To test whether local neuronal activity is sufficient to entrain vasomotion, we drove neuronal activity at the frequency of the γ-rhythm with an ultra-slow rhythmic envelope and observed whether variations in arteriole diameter phase lock to the drive. These experiments make use of mice that express channelrhodopsin (Thy1-ChR2; STAR Methods) in layer 5b pyramidal neurons and are excited with a train of pulses of laser light. We first consider data with a 40 Hz train whose intensity varies as a sinusoid near 0.1 Hz (Figures 3A3C). The example data of Figures 3B and 3C show that the envelope of the γ-band and the diameter of an arteriole in the field are phase locked with electrical activity leading vasodilation by 2.3 s (Figure 3D). The average lead time of 1.8 ± 0.5 s for driven phase-locking matches the 1.9 ± 0.2 s lead time under natural conditions (Figure 2F). The coherence for the example data of Figures 3B and 3E, and across a larger set of observations using trains ranging from 15 to 60 Hz (Figure 3F), shows that the extent of phase locking is essentially unchanged between driven and natural conditions. As a control (Rungta et al., 2017), similar illumination with wild-type animals leads to a negligible change in arteriole diameter (Figure 3D). In addition, phase-locked vasodilation occurs when neurons are optogenetically excited by with a 40 Hz train whose intensity varies as a sinusoid ranging from 0.05 to 0.30 Hz (Figure 3G), consistent with the large bandwidth of vasomotion (Drew et al., 2011). The phase shift as a function of frequency yields a time lead of 1.8 ± 0.1 s (mean ± SD) (Figure 3H) that also matches the direct measurement of 1.9 ± 0.2 s under natural conditions (Figure 2F). All told, these data confirm the hypothesis that ultra-slow modulation of high-frequency neuronal activity can entrain vasomotion.

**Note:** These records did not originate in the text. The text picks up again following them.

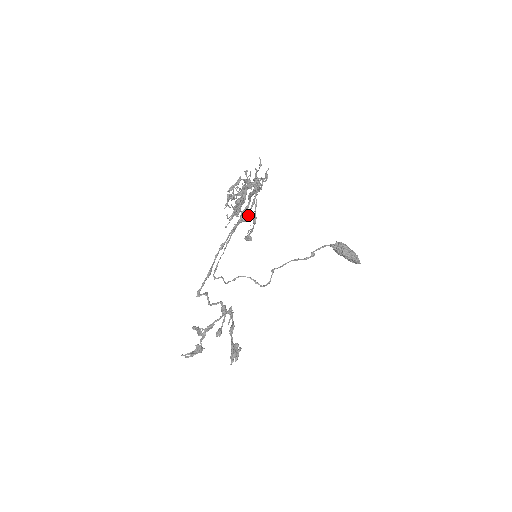
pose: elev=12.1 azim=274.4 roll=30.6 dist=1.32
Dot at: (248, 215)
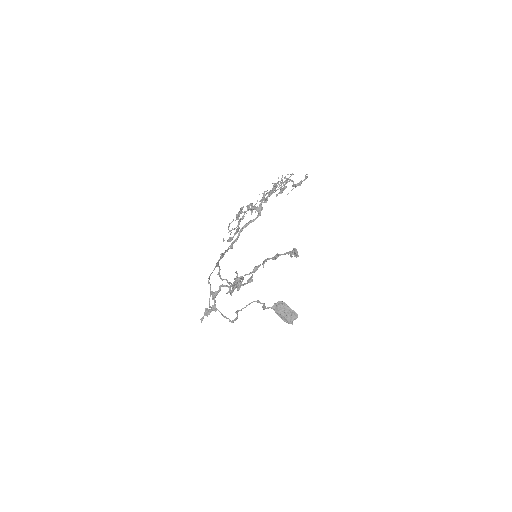
Dot at: occluded
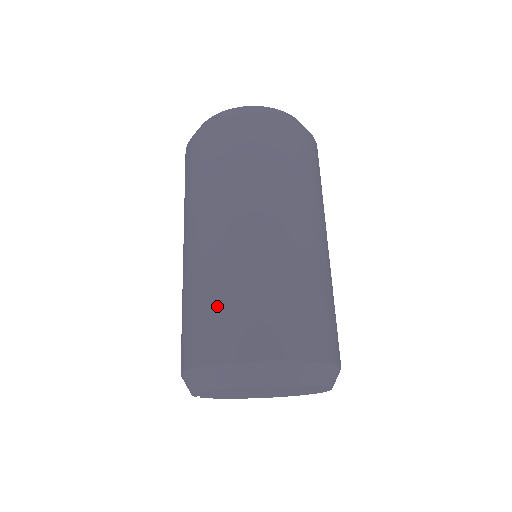
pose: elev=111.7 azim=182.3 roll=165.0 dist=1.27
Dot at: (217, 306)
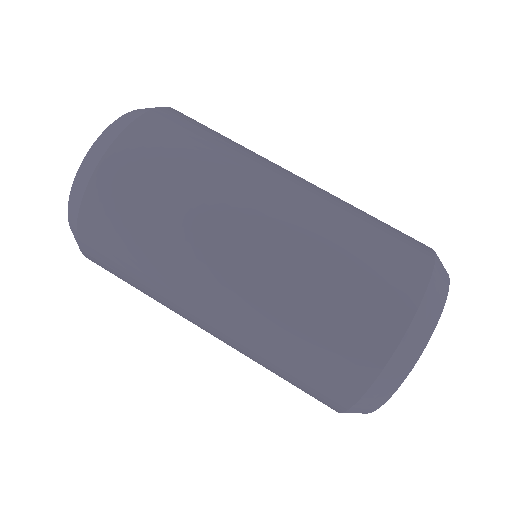
Dot at: (326, 316)
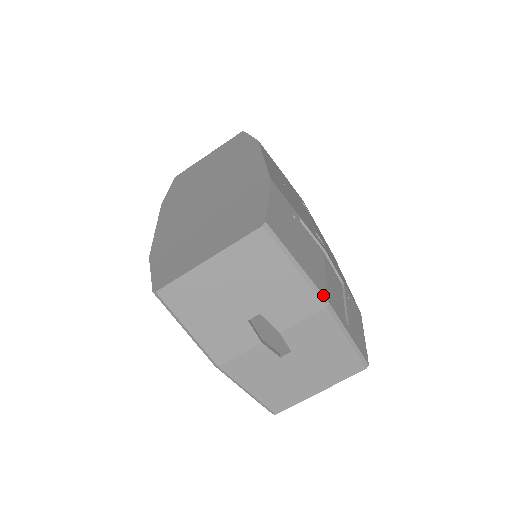
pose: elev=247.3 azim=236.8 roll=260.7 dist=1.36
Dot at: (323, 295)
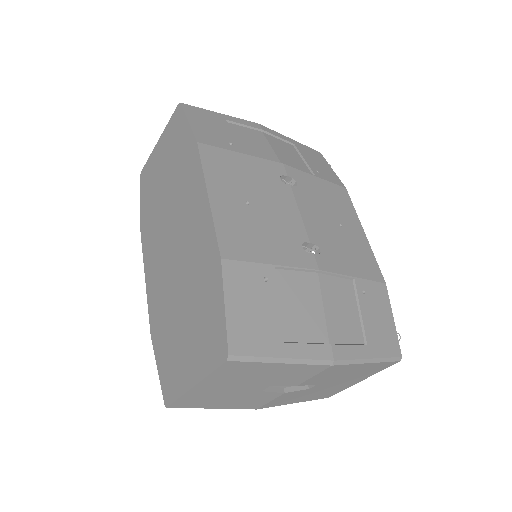
Dot at: (324, 360)
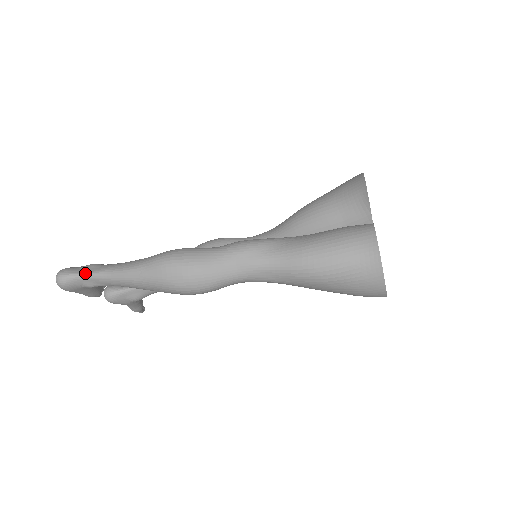
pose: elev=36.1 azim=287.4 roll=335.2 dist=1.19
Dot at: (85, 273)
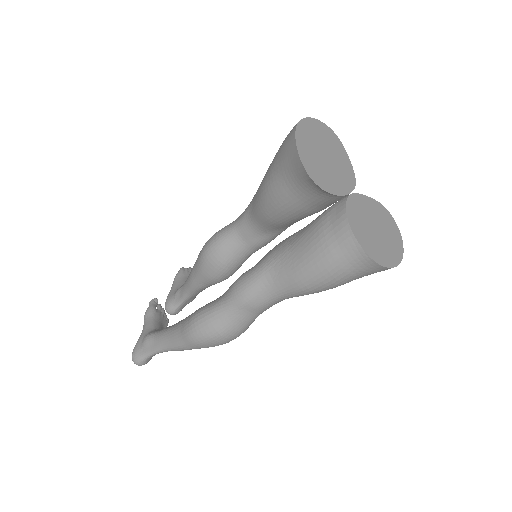
Dot at: (149, 354)
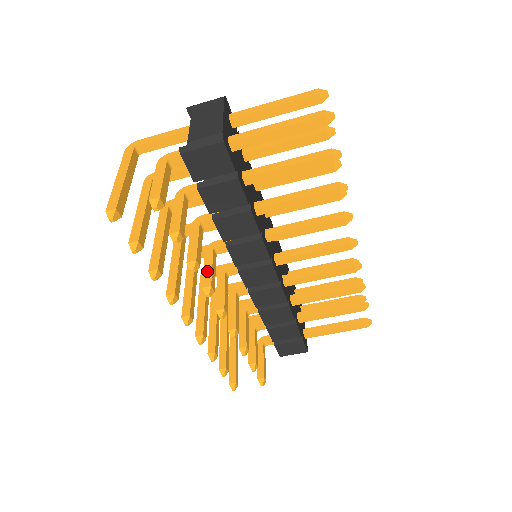
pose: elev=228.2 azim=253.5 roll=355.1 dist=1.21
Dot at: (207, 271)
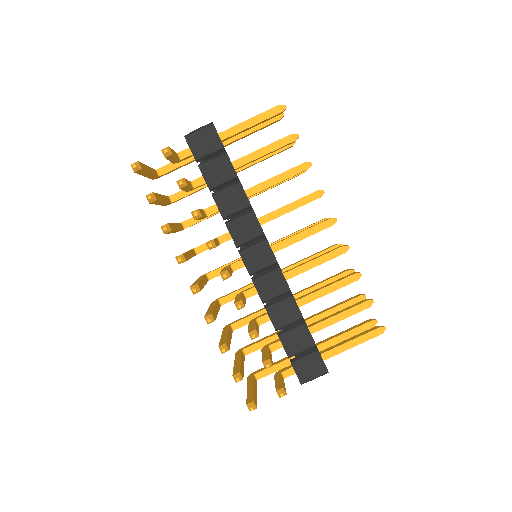
Dot at: occluded
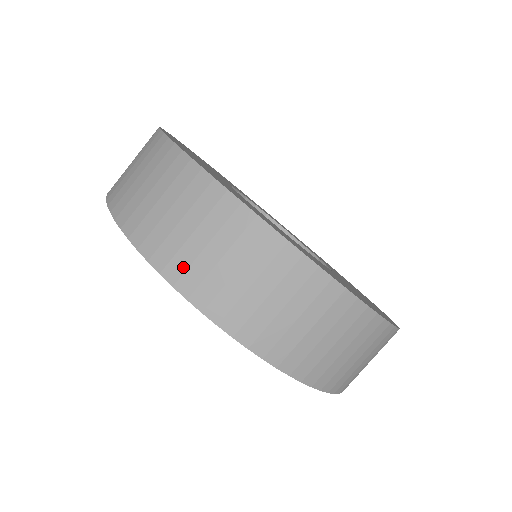
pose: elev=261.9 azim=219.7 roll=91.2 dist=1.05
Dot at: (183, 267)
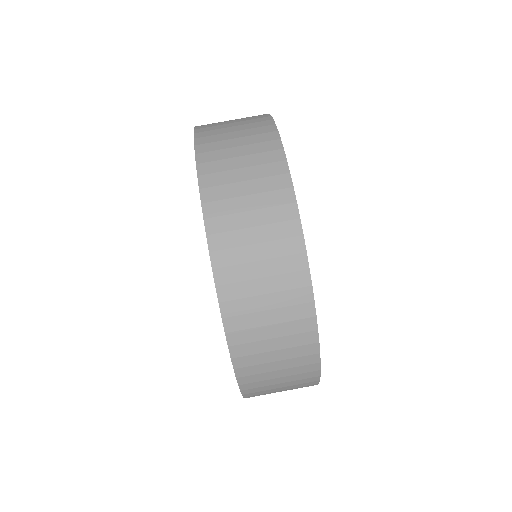
Dot at: (234, 279)
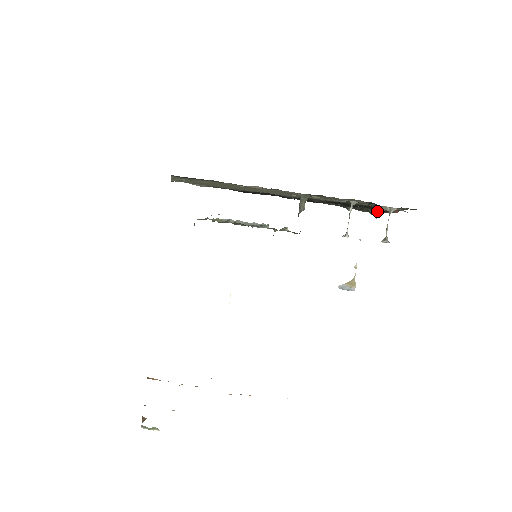
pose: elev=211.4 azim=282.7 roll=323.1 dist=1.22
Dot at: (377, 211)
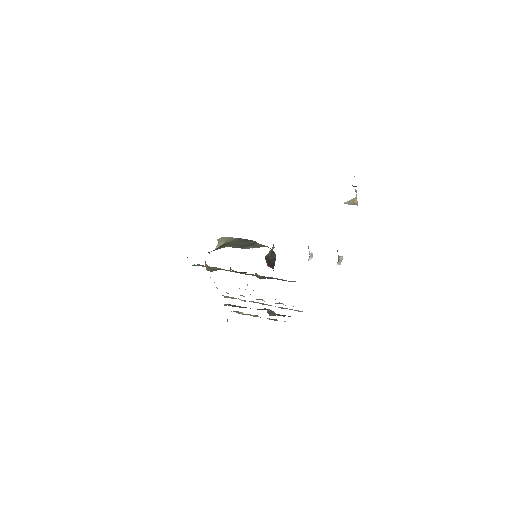
Dot at: (354, 186)
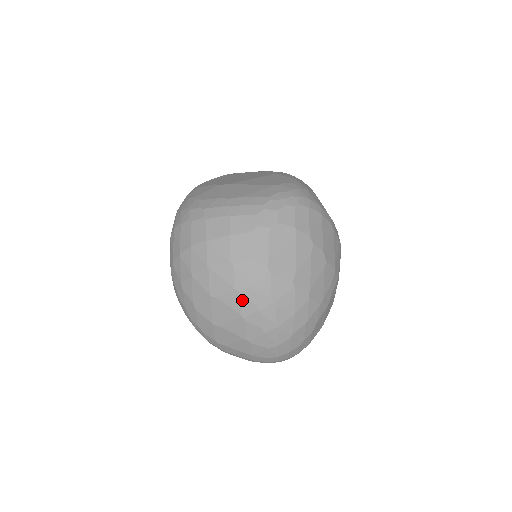
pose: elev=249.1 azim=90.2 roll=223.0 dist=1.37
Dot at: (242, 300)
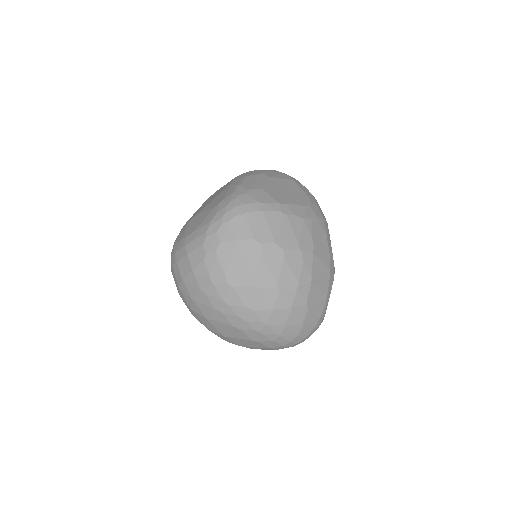
Dot at: (226, 316)
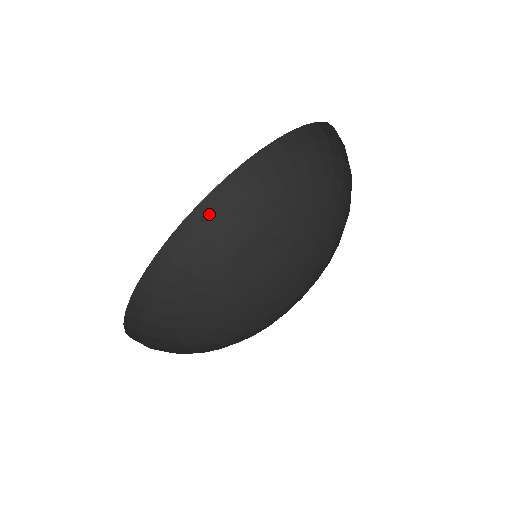
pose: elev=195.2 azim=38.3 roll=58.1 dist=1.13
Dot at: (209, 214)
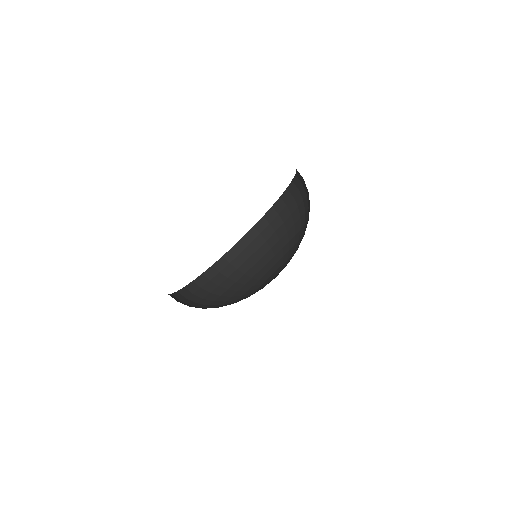
Dot at: (270, 223)
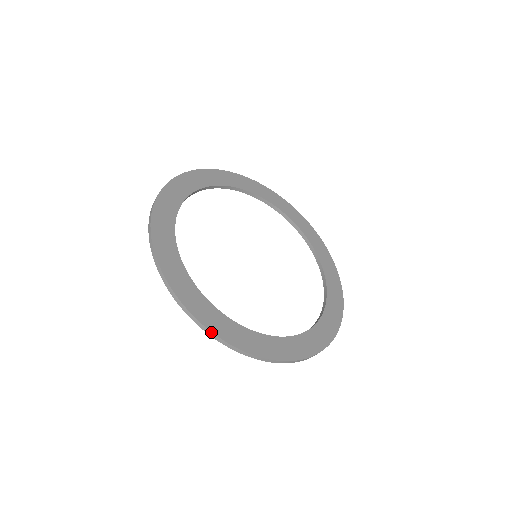
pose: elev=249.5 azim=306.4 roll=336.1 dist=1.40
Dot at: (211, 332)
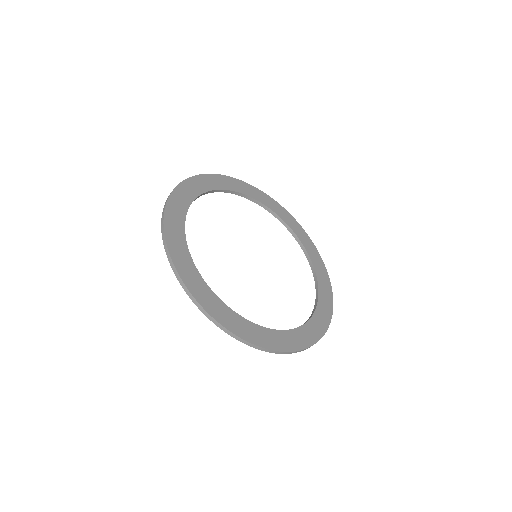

The broad-band nature of the ultra-slow signal makes it unlikely that variations in arteriole diameter drive electrical activity with an ~10 s lag, instead of electrical activity driving arteriole diameter with the 1.9 s lead (Figure 2F). Nonetheless, we address this possibility through the use of mice that express halorhodopsin (eNpHR; STAR Methods), an optically driven chloride pump, in arteriole smooth muscle as a means to artificially create rhythmic, vasomotor-like dilations in a surface arteriole. This class of arteriole feeds the neighboring penetrating arterioles that supply fresh blood to the underlying parenchyma (Blinder et al., 2013). Illumination of an arteriole with activating laser light, concurrent with TPLSM (Figures 4A and 4B), leads to a dilation of about 20% (Figure 4C), similar to the value seen during vasomotion (Drew et al., 2011). An ~3 times smaller dilation in the same vessel is found when the focus of illumination is shifted to a neighboring region (Figure 4C). As a control (Rungta et al., 2017), an ~20 times smaller change is observed when arterioles in wild-type animals are similarly illuminated (Figure 4C). Crucially, driving dilation of the smooth muscle fails to lead to a change in the LFP (Figure 4D). In fact, for the example data of Figure 4D, driving the smooth muscle leads to a significant drop in the spectral coherence between the vessel diameter and the driven envelope of the electrical activity (0.14 Hz in the trial of Figure 4E). Yet these signals are significantly coherent during control epochs (Figure 4E). As a distribution across all measurements, the spectral coherence at the drive frequency is diminished by about a factor of two (Figure 4F), i.e., from strongly significant to, on average, the level of statistical significance. All told, these data support the interpretation that vasomotion does not drive aggregate neuronal activity (directed green arrow in Figure 1B).

Figure 4. Artificial Ultra-Slow Drive to Vascular Tone Diminishes Correlation between Neuronal Activity and Vasomotion.

Figure 4

(A) Set-up with addition of focused one-photon epi-illumination with 590 nm laser light for optogenetic inactivation of smooth muscle in surface arterioles concurrent with TPLSM imaging.

(B) False colored image of surface vessels with site of illumination.

(C) Trial averaged of the change in arteriole diameter with onset of illumination for illumination on and off a targeted vessel; 84 trials on the target vessel and 84 trials off the target vessel, each 7 s, for a single mouse. We further show control data for on-target illumination with a wild-type mouse; the charge was scaled from a 49 μm diameter vessel.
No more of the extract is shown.